For Muskegon Senior, Mobile Pantries Provide Nourishment and Stability

Myrtle Stadler, who goes by “Myrt,” opens the large chest freezer in her home at Hickory Village senior community and proudly displays an assortment of vegetables, meats, and other food she has prepared. The food is a source of comfort to her, a guarantee that she will make it through the months to come. Much of it came from Feeding America West Michigan’s Mobile Food Pantries.

Myrt’s favorite Mobile Pantry is run by Northside Churches Outreach and comes to Fifth Reformed Church in Muskegon every third Friday of the month. Walter Hayes, who runs the Mobile Pantry program for Northside, explained that the need for the service has only grown since they began.

“When we started we had 50-75 families, now we average around 200, our highest has been 325. We’ve never missed a month.”

“For our dollar amount,” Walter added, “we will never get any better purchase of goods, and fresh fruits and vegetables for our money than Feeding America, there’s no question about it.”

Walter has gotten to know Myrt quite well over the time she’s attended. If he had to choose one word to describe her, it would be “infectious,” in a good way. Myrt will gladly share a smile and a laugh with anyone who has the time to spare.

Each person has a story to tell and Myrt was eager to share hers.

She comes from a large family. She has four sons, six grandkids, and 10 great grandkids. Between herself and her late husband, they brought home around $50,000 a year. When he passed, her income was cut in half. She was able to manage until a string of misfortunes caused her to be living solely on social security.

“My whole world turned around,” she said.

Myrt had been in a car accident. She hit a cow that was standing broadside in the middle of the road. There wasn’t enough room on either side for her to avoid it. The accident left her in rough shape. She needed a rotator cuff surgery on her shoulder and a knee replacement. She had the surgery on her shoulder first and went through the physical therapy needed until she “could do the snow angels.” After she was cleared from one surgery, they proceeded to the next. The knee replacement was successful and she was well on her way to a full recovery — until one final procedure on her left shoulder. It didn’t go according to plan.

“My arm has never worked right since, and I’m left handed,” she said. She doesn’t consider herself disabled, even though her doctor has used that term, but she’s unable to work and now lives on $9,600 per year in Social Security benefits.

“When I had to cut down so drastically, I’m thinking of, how in the world am I gonna make it?” She asked herself. “Where do you cut? Nine out of ten times, your food, because everything else you have to pay.”

With just $25-50 a month to spare for food and a minimal food stamp allotment, she wasn’t making ends meet.

Through connections in her retirement community, she learned about Feeding America West Michigan and the Mobile Pantries coordinated by Northside Churches Outreach. She and two of her girlfriends carpool and bring back anything they can. If there is something they don’t like, they still pick it up and pass it on to others within their community that can use it.
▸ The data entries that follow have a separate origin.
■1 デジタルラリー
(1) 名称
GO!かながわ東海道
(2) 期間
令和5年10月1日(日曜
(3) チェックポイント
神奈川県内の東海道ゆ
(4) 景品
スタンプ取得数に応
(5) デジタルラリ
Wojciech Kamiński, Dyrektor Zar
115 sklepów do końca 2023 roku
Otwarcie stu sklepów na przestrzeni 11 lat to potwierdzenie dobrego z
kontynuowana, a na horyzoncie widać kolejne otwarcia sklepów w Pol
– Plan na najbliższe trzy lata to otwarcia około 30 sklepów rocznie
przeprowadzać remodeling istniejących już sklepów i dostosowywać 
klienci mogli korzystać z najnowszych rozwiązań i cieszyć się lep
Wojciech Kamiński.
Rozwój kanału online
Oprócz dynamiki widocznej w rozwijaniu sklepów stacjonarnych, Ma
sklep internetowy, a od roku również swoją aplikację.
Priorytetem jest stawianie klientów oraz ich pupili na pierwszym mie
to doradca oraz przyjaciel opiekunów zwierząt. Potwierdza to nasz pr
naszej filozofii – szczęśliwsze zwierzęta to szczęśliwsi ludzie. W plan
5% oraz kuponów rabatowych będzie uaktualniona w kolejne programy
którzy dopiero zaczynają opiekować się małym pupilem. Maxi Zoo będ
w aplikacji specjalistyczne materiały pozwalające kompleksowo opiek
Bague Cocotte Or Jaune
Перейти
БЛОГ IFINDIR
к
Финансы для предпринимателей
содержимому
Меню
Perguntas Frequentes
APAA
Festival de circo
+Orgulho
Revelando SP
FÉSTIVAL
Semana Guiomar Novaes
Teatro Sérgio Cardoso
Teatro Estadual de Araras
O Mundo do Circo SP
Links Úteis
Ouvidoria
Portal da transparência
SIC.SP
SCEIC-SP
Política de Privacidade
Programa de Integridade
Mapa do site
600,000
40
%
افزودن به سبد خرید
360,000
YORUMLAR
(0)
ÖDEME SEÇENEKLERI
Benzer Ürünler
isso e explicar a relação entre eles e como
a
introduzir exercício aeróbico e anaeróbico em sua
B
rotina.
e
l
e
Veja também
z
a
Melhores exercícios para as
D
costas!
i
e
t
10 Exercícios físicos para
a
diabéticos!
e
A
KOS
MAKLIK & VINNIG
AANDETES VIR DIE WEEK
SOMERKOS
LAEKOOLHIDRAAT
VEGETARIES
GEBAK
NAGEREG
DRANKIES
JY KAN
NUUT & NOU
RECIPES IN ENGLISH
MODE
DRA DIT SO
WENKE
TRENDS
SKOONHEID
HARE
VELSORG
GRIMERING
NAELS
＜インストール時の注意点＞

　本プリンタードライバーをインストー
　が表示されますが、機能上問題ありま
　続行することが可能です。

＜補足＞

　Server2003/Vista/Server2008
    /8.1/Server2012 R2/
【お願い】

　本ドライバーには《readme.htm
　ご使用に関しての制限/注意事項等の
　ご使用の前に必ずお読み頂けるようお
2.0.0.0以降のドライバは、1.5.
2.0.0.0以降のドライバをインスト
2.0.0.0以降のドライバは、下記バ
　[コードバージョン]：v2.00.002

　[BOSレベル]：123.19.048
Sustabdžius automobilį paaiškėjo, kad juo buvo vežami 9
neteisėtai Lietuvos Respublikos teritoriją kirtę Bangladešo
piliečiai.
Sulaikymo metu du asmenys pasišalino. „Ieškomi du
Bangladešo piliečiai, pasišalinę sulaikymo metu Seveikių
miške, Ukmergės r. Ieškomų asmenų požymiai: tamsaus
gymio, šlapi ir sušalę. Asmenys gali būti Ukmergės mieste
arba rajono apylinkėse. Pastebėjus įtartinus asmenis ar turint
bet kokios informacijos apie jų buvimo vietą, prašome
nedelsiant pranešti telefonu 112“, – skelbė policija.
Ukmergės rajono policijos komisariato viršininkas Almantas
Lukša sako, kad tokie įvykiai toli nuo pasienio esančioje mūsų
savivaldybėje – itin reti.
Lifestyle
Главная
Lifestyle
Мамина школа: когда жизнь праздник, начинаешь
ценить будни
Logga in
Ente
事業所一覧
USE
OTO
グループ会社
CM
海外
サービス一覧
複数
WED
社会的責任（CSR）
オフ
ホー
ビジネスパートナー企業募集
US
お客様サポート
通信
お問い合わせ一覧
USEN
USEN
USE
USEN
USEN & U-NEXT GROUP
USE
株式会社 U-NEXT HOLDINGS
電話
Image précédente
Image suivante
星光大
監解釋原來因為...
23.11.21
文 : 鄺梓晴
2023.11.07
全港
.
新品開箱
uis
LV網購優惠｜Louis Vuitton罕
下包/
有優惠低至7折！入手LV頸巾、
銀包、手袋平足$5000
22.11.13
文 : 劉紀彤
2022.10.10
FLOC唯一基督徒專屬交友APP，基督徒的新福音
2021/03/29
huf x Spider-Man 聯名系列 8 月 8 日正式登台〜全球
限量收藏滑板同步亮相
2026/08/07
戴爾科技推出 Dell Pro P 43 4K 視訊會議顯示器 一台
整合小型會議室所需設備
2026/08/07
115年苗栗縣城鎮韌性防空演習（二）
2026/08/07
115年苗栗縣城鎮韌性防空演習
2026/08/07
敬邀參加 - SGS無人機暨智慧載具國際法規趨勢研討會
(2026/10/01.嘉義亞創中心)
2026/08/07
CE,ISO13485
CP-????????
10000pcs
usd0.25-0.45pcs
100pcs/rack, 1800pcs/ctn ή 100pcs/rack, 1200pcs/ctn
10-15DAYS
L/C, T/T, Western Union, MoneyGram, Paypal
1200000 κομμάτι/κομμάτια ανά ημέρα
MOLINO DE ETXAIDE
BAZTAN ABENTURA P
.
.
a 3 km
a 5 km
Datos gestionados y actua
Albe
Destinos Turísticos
The clients can sign in at 7 a.m. and they start doling out food at 10. They have coffee and a place to sit available until then. Mryt often volunteers to serve coffee. Walter said that each family goes home with around $75-100 worth of food. When you add that amount between the 200-plus families they see every month, they are making a huge difference in their community.

For Walter, involvement with Mobile Pantries is a way to live out his mother’s motto: “I shall only go through this world but one time so let me do the good that I can do while I’m here.”

When asked what the mobile food pantries means to her, Myrt explained that she relies on them heavily. “It takes up about half of my food costs per month,” she said.

“I’ve seen a lot of people in my life that without them, they wouldn’t be able to make it. I think it’s good, I really do. I’m proud to tell everybody about how they’re helping, because I think Feeding America is a really good organization that’s helping a lot of people!” she exclaimed.